> EXERCISE DIRECTIONS
Do these statements agree with the text on Kubernetes monitoring tools? For each, answer yes or no and quote the words of the text that decide it.
1. The Kubernetes Dashboard can be installed using off-the-shelf YAML files.
2. The con listed for New Relic is that its overall features are limited.
3. Prometheus uses a push model approach.

> QUOTED PASSAGE
---+---
While the use of OpenTracing usually requires changes to the code, in Kubernetes environment, it can be avoided using Service Mesh technology. With Service Mesh, the tracing headers can be automatically injected to requests from sidecar containers. While Service Mesh comes with its own complexities, it could significantly simplify the insertion of OpenTacing into the application stack.

Kubernetes Dashboard

This tool is a web-based platform for managing Kubernetes clusters. The Kubernetes Dashboard makes use of an add-on that offers a simple approach to managing, monitoring, and troubleshooting the Kubernetes application. Users can engage the Kubernetes Dashboard in accessing metrics connected to CPU and memory usage stats across all nodes. The platform also allows for monitoring the well-being of workloads like cron jobs, deployments, pods, replica sets, and more. Kubernetes Dashboard can be installed easily using the off-the-shelf YAML files.

Key Advantages:

  • Easy installation
  • A component of the Kubernetes environment

Cons:

  • Overall features are limited

New Relic

The New Relic platform provides features for Kubernetes integration that gives users an impressive view of applications, hosts, servers, and services. Users can also capture metadata and data for containers, deployments, namespaces, nodes, pods, and replica sets. Additionally, the New Relic platform also delivers robust searching capabilities, along with tag-driven alerts and dashboards.

Key Advantages:

  • APM Integration

  • Visualization for cluster health

    Cons:

  • Complex onboarding

Prometheus

Prometheus, developed by SoundCloud, is amongst the most common open-source platforms for monitoring Kubernetes. Popular as an accessible time-series database, Prometheus stands out from others by offering a robust multidimensional data model alongside PromQL. Additionally, Prometheus uses the pull model approach with a real-time alert system that is inbuilt. As an open-source platform, Prometheus features a large support community involved in driving innovation. Kubernetes and Prometheus can run efficiently via the Prometheus Operator.

Key Advantages:

  • Easy integration with Kubernetes-native and Grafana
  • It has a built-in alert system.
---+---
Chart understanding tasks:

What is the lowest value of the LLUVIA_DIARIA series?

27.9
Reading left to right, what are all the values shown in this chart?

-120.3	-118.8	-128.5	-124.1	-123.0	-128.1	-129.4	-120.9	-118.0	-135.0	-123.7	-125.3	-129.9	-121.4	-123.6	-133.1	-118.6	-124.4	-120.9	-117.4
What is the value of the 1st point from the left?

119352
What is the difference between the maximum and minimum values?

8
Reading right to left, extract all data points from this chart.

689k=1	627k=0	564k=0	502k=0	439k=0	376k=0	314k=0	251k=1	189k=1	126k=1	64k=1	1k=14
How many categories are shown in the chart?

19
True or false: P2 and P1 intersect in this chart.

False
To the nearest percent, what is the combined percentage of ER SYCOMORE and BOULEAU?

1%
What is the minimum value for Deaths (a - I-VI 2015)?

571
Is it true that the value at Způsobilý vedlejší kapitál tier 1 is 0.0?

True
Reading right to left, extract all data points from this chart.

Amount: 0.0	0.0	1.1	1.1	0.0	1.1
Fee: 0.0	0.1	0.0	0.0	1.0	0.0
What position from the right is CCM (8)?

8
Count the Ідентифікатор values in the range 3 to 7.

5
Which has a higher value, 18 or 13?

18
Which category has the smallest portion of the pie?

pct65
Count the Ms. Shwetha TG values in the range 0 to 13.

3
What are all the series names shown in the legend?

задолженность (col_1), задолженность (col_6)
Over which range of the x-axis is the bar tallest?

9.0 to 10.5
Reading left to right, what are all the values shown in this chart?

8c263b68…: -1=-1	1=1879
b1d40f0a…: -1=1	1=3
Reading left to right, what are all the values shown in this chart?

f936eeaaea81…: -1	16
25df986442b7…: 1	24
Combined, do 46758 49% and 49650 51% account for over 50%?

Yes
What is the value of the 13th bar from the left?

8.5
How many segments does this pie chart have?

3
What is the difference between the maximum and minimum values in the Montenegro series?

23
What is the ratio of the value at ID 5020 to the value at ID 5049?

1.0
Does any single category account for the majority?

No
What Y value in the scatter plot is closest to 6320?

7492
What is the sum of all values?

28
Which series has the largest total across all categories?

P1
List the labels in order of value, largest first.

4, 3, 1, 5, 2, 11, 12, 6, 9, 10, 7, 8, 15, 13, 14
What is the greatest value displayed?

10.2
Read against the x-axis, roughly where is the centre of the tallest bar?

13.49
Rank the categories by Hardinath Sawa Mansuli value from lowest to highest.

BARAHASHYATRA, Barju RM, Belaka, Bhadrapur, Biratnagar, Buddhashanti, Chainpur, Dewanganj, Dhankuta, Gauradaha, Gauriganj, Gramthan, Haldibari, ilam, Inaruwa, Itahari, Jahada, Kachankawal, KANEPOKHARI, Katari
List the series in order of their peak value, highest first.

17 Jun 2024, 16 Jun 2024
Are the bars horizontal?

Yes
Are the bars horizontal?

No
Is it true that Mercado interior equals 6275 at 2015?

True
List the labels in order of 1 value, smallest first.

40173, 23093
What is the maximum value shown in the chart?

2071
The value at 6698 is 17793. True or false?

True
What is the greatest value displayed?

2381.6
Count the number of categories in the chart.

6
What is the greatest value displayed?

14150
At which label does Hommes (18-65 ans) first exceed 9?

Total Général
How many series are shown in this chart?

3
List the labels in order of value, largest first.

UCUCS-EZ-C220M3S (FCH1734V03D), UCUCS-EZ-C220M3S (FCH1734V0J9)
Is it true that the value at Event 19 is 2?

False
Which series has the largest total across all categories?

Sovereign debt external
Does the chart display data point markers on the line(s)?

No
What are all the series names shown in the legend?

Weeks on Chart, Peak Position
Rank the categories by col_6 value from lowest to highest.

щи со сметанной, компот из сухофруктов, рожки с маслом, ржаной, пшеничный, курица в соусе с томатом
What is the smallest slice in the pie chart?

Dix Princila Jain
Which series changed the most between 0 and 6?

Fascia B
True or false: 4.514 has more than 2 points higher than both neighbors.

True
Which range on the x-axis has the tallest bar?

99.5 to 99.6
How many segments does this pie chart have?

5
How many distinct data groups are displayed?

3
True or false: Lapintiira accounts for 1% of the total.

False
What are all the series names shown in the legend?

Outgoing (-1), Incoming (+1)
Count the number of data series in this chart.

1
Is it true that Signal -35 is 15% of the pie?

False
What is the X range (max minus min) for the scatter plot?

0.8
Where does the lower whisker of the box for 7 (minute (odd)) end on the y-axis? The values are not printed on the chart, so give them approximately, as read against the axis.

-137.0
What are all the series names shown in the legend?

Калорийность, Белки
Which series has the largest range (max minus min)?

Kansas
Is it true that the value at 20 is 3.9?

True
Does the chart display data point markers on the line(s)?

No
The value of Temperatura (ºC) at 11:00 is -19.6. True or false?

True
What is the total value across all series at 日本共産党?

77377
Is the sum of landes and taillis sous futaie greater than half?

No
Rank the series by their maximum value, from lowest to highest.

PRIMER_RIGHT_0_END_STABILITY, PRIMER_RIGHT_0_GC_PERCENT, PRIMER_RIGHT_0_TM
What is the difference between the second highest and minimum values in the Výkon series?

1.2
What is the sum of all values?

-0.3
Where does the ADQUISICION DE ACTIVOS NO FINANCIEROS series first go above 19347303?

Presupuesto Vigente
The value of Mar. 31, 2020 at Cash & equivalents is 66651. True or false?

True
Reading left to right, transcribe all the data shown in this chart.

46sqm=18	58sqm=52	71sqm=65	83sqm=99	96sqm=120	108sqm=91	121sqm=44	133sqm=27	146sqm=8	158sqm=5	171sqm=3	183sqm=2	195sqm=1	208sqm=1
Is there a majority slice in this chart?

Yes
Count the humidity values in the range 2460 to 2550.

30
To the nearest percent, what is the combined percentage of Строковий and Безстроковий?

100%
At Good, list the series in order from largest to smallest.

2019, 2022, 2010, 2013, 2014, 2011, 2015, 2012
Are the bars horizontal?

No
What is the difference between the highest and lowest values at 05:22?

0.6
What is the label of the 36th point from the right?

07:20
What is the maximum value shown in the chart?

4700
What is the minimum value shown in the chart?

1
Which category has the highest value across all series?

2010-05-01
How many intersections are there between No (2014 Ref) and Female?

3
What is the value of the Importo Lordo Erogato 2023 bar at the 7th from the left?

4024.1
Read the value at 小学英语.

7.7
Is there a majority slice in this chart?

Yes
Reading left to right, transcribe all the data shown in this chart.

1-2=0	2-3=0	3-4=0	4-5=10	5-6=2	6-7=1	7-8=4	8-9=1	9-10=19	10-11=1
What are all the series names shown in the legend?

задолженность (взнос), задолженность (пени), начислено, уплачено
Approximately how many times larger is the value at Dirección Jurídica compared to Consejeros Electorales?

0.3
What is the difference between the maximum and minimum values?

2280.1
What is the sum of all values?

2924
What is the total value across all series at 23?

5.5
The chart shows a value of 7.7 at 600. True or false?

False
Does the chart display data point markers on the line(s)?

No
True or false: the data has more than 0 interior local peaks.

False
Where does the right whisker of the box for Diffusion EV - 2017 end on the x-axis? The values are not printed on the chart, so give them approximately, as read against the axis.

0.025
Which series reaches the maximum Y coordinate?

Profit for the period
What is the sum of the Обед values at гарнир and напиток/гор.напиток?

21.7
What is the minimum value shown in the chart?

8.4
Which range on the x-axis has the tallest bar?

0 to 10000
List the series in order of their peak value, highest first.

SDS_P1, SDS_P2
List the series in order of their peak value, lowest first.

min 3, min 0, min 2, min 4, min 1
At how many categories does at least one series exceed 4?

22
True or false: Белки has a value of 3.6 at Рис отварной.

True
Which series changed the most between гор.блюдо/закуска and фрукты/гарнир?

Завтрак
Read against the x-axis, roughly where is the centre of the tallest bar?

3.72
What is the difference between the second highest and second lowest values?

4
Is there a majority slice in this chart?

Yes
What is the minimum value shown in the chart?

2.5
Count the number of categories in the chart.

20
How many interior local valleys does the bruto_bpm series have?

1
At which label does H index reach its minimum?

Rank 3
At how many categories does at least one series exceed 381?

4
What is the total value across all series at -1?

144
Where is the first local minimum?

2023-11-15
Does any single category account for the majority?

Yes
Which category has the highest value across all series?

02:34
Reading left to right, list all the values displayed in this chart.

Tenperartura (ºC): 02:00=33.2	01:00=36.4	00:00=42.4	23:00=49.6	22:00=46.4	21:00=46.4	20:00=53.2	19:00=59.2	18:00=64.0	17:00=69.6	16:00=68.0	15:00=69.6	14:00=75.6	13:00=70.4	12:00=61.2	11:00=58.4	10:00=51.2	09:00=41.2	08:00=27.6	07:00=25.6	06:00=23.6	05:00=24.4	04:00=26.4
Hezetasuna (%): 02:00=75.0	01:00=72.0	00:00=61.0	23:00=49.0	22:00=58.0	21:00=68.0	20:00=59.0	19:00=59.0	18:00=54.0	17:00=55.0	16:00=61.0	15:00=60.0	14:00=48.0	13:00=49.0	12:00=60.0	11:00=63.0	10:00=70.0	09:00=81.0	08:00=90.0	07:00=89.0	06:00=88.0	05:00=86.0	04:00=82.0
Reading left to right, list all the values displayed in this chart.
---+---
> ANSWER SPACE
1. Yes: "Kubernetes Dashboard can be installed easily using the off-the-shelf YAML files."
2. No: "Complex onboarding"
3. No: "Prometheus uses the pull model approach"